## [Activity]
Among the entries below, find the lines with the word "southeast" and return them.

* * *

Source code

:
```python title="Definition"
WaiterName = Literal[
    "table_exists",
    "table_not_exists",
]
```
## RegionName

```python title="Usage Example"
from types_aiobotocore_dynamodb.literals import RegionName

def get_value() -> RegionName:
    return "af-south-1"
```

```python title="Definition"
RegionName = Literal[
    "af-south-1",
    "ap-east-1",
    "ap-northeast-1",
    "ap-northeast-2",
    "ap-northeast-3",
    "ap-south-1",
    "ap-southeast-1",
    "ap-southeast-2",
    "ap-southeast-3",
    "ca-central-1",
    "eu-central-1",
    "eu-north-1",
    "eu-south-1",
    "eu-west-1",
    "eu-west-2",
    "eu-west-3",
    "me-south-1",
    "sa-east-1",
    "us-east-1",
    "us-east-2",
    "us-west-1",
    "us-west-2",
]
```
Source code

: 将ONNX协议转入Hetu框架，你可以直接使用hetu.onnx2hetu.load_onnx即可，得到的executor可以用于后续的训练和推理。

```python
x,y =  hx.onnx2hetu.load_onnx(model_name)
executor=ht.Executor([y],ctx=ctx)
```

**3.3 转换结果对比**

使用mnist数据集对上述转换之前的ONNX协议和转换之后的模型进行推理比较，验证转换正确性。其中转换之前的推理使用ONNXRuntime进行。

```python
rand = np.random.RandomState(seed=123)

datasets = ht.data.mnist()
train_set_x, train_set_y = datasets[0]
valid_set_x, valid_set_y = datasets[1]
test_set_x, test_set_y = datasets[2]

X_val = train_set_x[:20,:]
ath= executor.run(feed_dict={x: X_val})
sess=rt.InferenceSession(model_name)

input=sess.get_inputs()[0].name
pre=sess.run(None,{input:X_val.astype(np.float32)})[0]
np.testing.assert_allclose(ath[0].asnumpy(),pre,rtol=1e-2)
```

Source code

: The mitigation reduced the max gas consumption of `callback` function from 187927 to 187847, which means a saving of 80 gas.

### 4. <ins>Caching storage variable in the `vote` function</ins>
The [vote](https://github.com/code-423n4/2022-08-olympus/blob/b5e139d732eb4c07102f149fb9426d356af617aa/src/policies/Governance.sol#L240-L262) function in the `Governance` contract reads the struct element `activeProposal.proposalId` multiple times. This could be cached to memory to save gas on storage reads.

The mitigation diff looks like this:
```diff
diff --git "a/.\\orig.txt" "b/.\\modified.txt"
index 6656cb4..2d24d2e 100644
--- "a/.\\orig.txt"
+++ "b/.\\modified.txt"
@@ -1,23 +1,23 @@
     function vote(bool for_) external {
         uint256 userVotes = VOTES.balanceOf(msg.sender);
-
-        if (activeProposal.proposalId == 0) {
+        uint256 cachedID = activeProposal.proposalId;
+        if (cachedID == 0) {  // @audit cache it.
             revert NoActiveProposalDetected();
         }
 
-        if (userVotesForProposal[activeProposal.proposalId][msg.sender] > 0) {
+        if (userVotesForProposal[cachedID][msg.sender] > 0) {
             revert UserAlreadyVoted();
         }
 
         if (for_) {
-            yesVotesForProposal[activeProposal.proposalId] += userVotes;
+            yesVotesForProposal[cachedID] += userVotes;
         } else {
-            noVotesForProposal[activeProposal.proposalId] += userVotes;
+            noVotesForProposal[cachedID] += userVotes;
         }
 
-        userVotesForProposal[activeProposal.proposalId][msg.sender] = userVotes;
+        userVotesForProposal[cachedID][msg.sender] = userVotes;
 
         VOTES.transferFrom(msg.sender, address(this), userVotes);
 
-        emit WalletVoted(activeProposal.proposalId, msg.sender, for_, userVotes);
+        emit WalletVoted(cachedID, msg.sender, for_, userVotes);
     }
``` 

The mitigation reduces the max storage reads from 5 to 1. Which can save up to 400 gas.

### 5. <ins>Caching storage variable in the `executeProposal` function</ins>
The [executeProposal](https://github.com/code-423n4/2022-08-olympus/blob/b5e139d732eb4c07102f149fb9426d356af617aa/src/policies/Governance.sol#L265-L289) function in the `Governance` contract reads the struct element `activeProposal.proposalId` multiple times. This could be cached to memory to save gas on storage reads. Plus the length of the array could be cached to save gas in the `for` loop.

* * *

## [Task response]
    "ap-southeast-1",
    "ap-southeast-2",
    "ap-southeast-3",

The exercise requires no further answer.